Annually from Easter through Labor Day, the Club Flamingo Showroom turns into The Comedy Stop, featuring three new stars of today and tomorrow each week. Some former members of the Comedy Stop include, Tim Allen, Drew Carey, Ray Romano and Rosie O'Donnell. Two shows are performed nightly at 7 p.m. and 9 p.m. Tickets are $11.95 and $12.95; call 1-800-435-8469.
Next week's cast, May 8-14, will be Joe Delion with Hal Spear and Peter Gray, followed, May 15-21, by Mike Donovan with Adam Leslie and Mitchell Walters.
Delion has carved a niche as one of comedy's most unusual performers and been described as having more sides than the combinations to a Rubik's cube.
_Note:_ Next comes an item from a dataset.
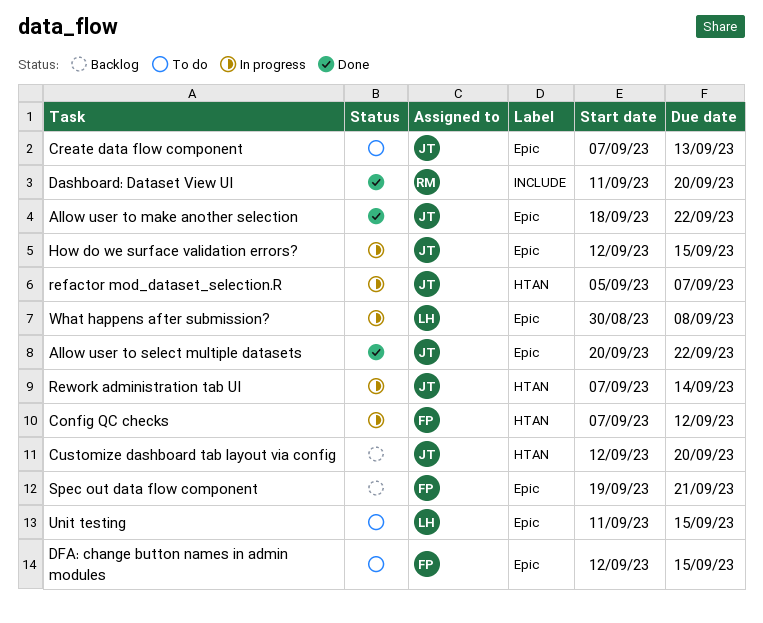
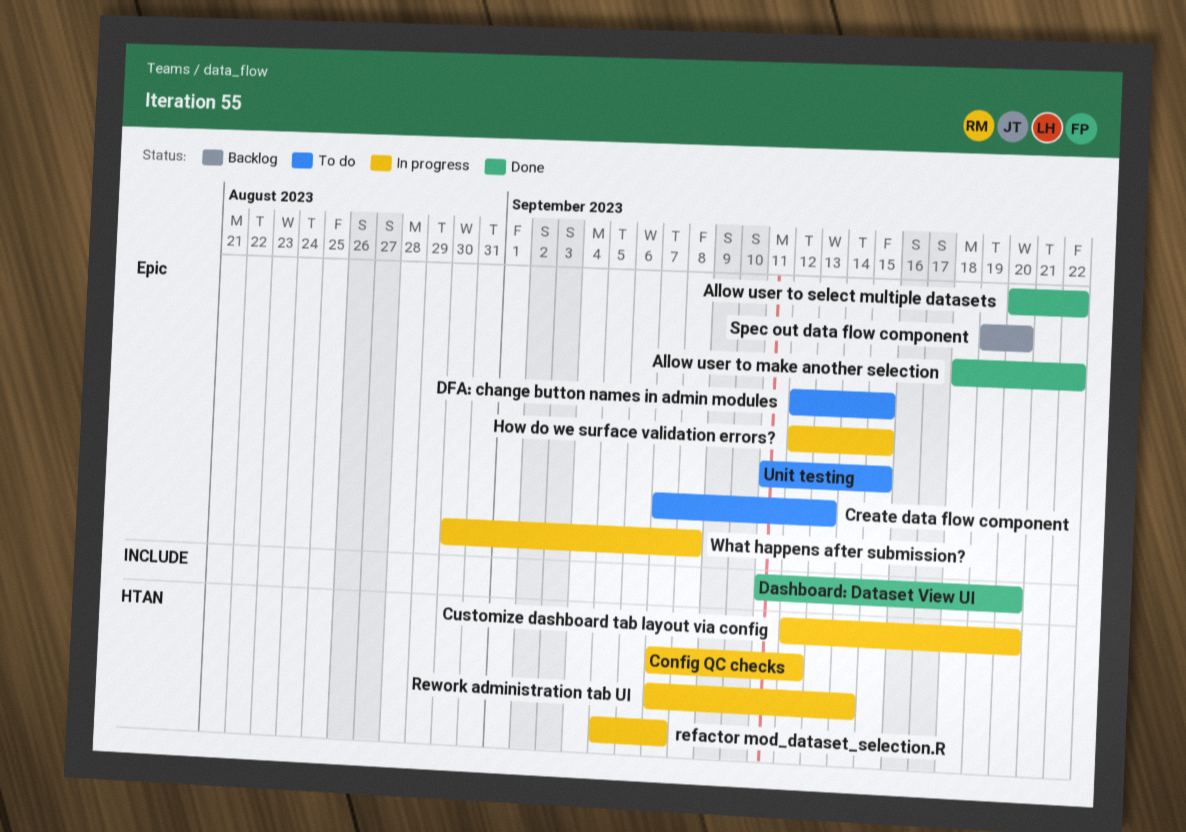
Customize dashboard tab layout via config, status: Backlog -> In progress
Spec out data flow component, due: Sep 21 -> Sep 20

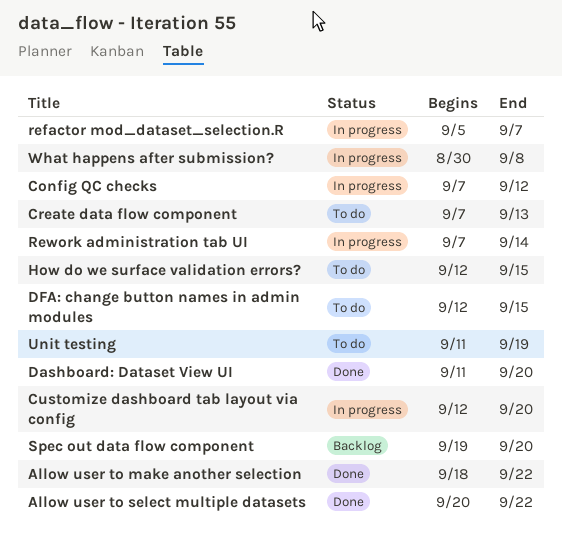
How do we surface validation errors?, status: In progress -> To do
Unit testing, due: Sep 15 -> Sep 19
He has been a master magician since age nine when he did his first professional shows. Through the years, he's done everything from eating fire to sword swallowing to sleight of hand to hosting his own regular magic show. He's escaped from tons of ice, and freed himself from a straightjacket while hung by his ankles from a crane 20 stories above the ground.
In his current comedy format, Delion is circus-of-the-mind with sarcasm in its most devastating form, and insanity on reasonable terms.
The Monster Trucks and Extreme Freestyle Motor Sport Spectacular will take place on May 13 and again on Nov. 11 in the Special Event Area north of the Avi casino. Tickets for the 7:30 p.m. show are $12 in advance, $15 at the gate, $12 for kids from 4-12 years of age, and free under 4 years old.
From May 18-21, you can enjoy the River Cruizers Car Show in the south parking lot. There will be a Show 'n' Shine, food, and music throughout each day. The cars on display will be free to view. For information on entering a car, call River Cruisers Neal or Velma at 928-788-2174.
Chloride and Oatman are two historic mining towns located in Arizona and a short drive from Laughlin. Chloride is a 1860s mining town located four miles off Arizona State Hwy 93. It's the site of the oldest post office in the state and home of the Tennessee Silver Mine. Oatman was born in 1906 as a tent camp for miners. It's located in the Black Mountains some 18 miles east of Bullhead City. This town is known for the burros that roam the streets. Both are fun getaways.